*Or her diamond equivalent
I bought myself a diamond necklace earlier this month. And on the whole drive home, I smiled like a loon.
After considering that the 2014 holiday was my best holiday yet with Jac & Elsie, and after considering that my Jac & Elsie funds–the ones that don’t go back into the shop–go straight into savings, I decided I wanted to treat myself. The last time a friend visited, she wore a necklace I immediately decided I needed in my life: It was a white gold diamond solitaire in a bezel setting.
Now, when I think “diamonds,” my brain doesn’t go to “engagement ring.” It goes to “independent woman.” Diamonds are my birthstone, and they represent independence to me.

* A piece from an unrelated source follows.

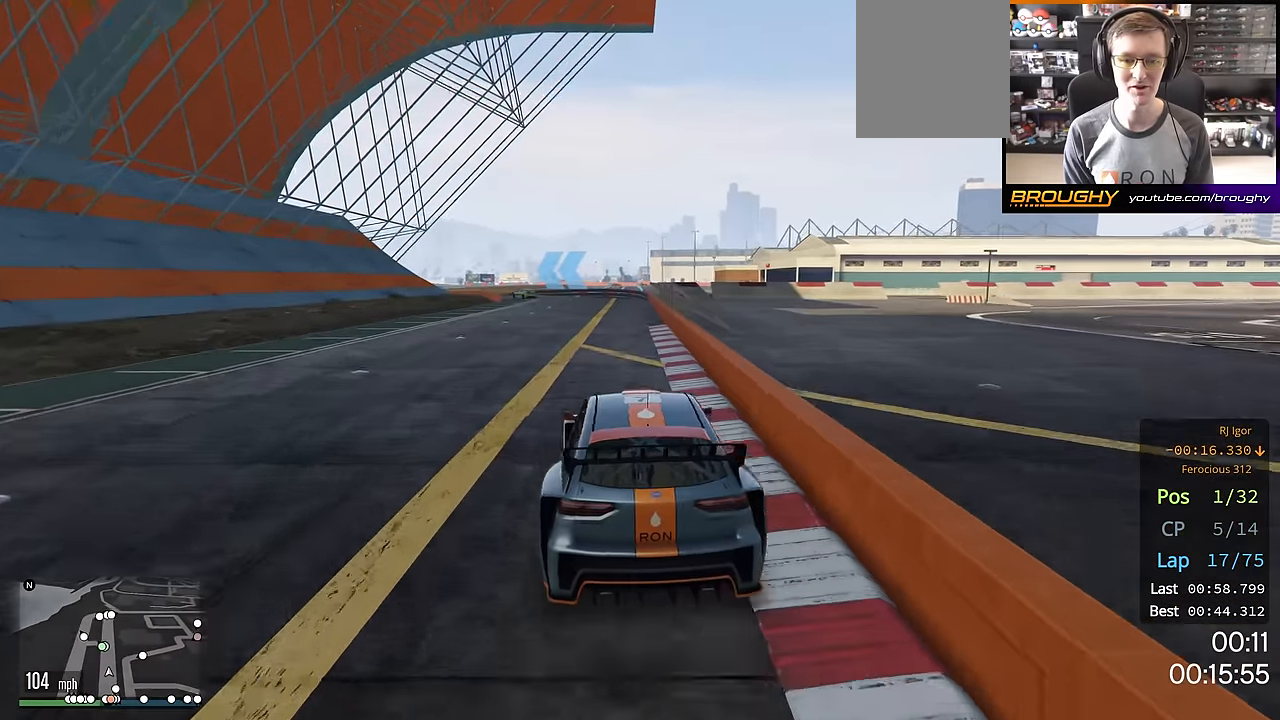
{"buttons": ["R2"], "left_stick": "up-left", "right_stick": "center", "events": [[334, "left_stick", "up-left"]]}
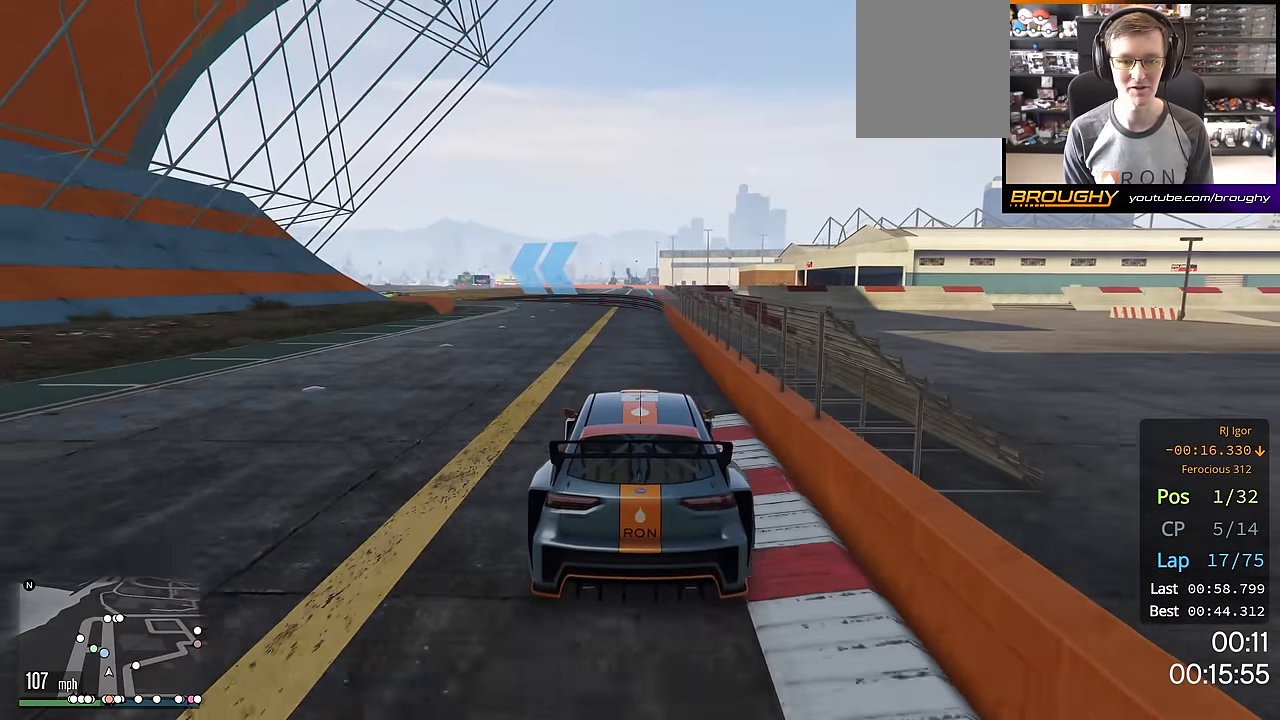
{"buttons": ["R2"], "left_stick": "up-left", "right_stick": "center", "events": [[267, "left_stick", "center"], [417, "left_stick", "up-left"]]}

And this is why: When I was in grade school–young, we’re talking first or second grade–all my friends started getting birthstone rings. Tiny ruby, aquamarine, or emerald chips set into a tiny gold band on their tiny fingers. I got the jewelry bug early and immediately asked for a birthstone ring for my birthday.
“Honey,” Mom told me, “mommies and daddies don’t by diamonds for you. You get a diamond when you get married. Your husband will buy one for you.”
My 8-year-old brain did an 8-year-old version of, “Oh, fuck that shit.” I decided on-the-spot that I would not be waiting for some guy to buy me a birthstone ring.
Fast forward 14 years: I am now a 22-year-old college graduate. I have received my bachelor’s degree after four years, and I will start my career two weeks after graduation. Those Raise Your Right Hand ring campaigns are in full swing, and I love them.
It was time, I decided, buy myself that diamond.
I looked for nearly a year and a half, determined to find what I wanted within my budget. I eventually found a twisty white gold ring with a series of diamond baguettes and chips set amidst the swirls. Two weeks later, I took it back on Black Friday and rebought it to save $50. I ended up spending about $250 on that ring, and it meant everything to me.
I don’t wear it often now, but it is still important to me. It represents a lot–the idea that I can achieve what I want, and I don’t need anyone else to get there. That if I want something now, I don’t have to wait for another person to help–I just have to wait for myself to get there. That I can love pretty things and still be strong.
That last one is strangely important to me. I like jewelry (obvs). I like makeup. I like pretty dresses and things that sparkle. That does not make me less-than, though I suspect there are plenty of people out there who would look down their noses at someone who would get joy out of such frivolity, that it somehow makes me less smart or less worthy of being taken seriously.
Now, nearly 10 years after the ring, the circumstances were right: It was time to treat myself again.
I had a Monday off earlier in the month, and I made big plans to take myself to breakfast, wander the mall for a bit, and spend the afternoon writing.
At the mall, I stopped in Helzberg Diamonds to get my engagement ring cleaned and look at their necklaces. I told the woman that I was not looking to buy just yet, but I wanted to see what was available.
She showed me some beautiful necklaces, but I didn’t see anything with a bezel setting (where the diamond is wrapped with metal–I find the design looks more modern that way). I also didn’t see anything that would fit in my budget. While I didn’t want an Elizabeth Taylor-sized rock, I was hoping for more than a 1/4 carat. Something large enough to see without being gaudy.
Things didn’t look good, and I figured I could always resort to a department store, as I did with my right-hand ring.
I peeked at the clearance jewelry jewelry before I left, and she told me it was the last day for an additional 15 percent off clearance.
As I browsed the sparkling rings, earrings, and necklaces, a necklace caught my eye: white gold. Diamond solitaire. Stone about perfectly sized. Bezel set. Gorgeous chain. In clearance. Plus 15 percent off.
“Can I see that?” I asked.
“I didn’t even know that was in there,” she told me, getting the necklace out. “Well isn’t that perfect?”
She was right–it was. Upon closer inspection, I realized the stone wasn’t a true solitaire–it was one of those mosaic type pieces, made of a center piece surrounded by nine smaller diamonds. Unless I was right up on it, I didn’t notice that at all. In fact, all the extra facets seemed to make the pendant sparkle even more.
I tried on the necklace, but no. I couldn’t. I’d just started looking.
So I went home.
After three hours, I was kicking myself, so I went back.
And now this is mine.
When I got home, Mom asked me to send a picture (left). The next day, I sent her one of it on (right).
As I was talking myself into and out of buying it, I called Jeff at work. He knew I was looking, but I’m not one to make a big purchase so quickly. I sit on it (remember–it took a year and a half to buy the ring) and look for better deals and change my mind and can’t make a decision. I didn’t want to do this here, and Jeff said the magic words, “Treat yourself.”
If you’re not a fan of diamonds, find some other way to treat yourself. I don’t mean to advocate irresponsibility with your money, but if you have the funds, do it: Buy yourself something that most people don’t ever receive unless it’s a gift. It’ll mean more to you than if someone else buys it, I swear.